Tell me how many lines in the data include "automatically", and keep the reply to that number.

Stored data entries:
================
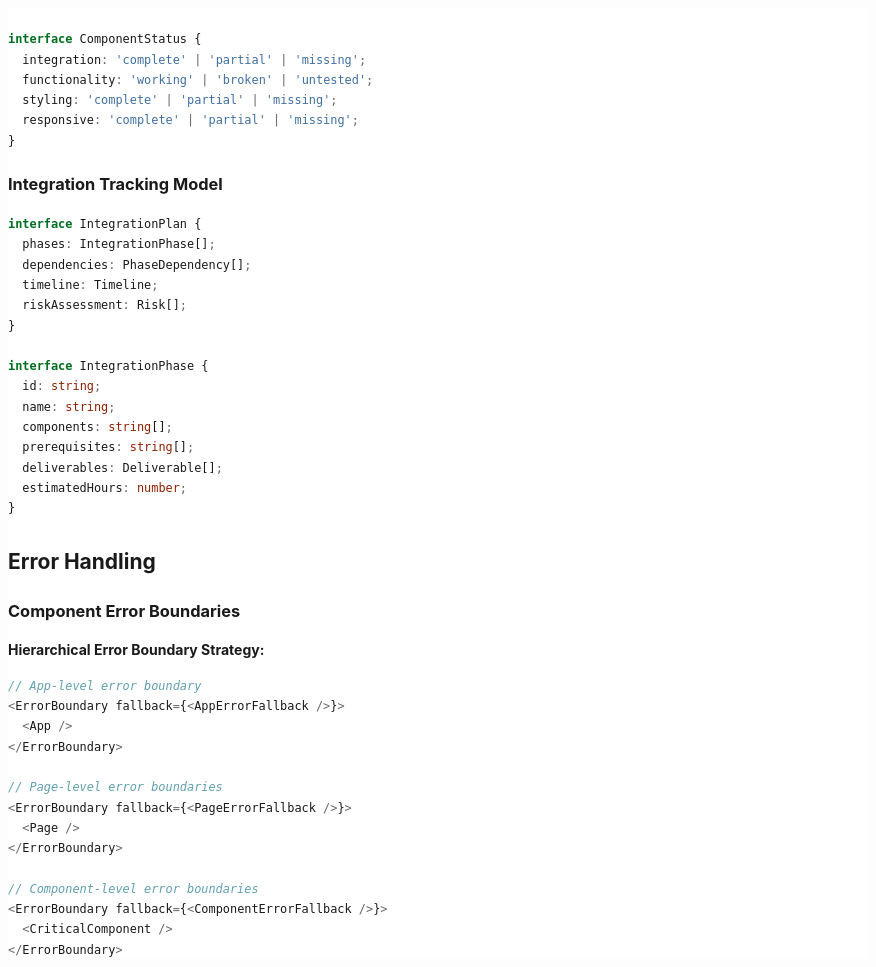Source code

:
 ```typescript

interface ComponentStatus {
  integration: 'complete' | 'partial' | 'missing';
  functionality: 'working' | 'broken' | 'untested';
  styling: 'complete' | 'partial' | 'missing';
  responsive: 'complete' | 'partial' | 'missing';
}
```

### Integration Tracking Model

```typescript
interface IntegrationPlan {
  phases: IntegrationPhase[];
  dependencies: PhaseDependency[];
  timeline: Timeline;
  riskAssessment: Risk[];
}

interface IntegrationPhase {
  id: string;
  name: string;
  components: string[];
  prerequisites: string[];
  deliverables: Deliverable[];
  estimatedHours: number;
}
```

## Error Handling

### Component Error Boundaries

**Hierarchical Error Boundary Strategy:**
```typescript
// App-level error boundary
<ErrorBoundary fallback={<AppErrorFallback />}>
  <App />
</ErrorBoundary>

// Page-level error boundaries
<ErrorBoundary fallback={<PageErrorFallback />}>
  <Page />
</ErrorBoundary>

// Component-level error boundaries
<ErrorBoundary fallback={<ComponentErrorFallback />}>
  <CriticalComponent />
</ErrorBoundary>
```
================
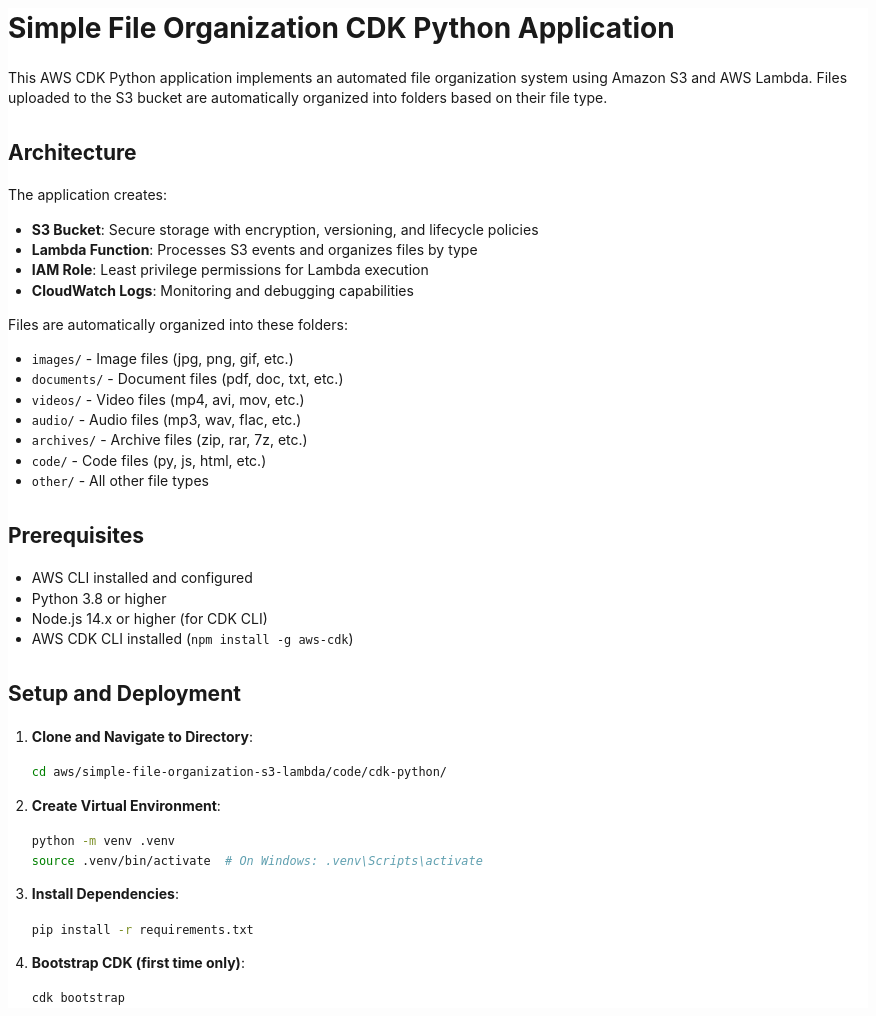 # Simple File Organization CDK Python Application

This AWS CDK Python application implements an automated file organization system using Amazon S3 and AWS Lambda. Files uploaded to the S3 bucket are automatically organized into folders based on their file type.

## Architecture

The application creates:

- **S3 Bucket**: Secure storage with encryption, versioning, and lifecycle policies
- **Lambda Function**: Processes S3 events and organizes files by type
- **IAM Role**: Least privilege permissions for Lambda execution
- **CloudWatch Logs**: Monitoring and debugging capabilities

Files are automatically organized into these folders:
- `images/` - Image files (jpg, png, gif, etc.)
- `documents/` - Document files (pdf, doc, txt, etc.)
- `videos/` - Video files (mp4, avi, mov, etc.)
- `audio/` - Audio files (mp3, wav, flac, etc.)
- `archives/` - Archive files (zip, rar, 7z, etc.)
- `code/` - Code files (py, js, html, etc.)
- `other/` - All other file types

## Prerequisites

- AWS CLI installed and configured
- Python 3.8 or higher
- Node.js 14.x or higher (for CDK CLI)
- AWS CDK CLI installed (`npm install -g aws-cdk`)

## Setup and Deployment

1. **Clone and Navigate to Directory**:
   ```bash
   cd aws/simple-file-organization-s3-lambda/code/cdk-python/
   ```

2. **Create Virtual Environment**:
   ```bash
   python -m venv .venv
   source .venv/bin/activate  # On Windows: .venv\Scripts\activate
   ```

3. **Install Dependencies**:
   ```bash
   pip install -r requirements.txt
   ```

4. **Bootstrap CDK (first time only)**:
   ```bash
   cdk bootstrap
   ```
================
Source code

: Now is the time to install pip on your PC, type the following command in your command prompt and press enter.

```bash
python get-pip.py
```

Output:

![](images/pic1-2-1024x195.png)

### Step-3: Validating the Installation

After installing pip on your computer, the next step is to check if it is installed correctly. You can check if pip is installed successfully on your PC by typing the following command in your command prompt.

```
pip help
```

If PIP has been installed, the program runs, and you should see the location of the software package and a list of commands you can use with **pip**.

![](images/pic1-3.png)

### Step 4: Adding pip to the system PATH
================
• Task output
2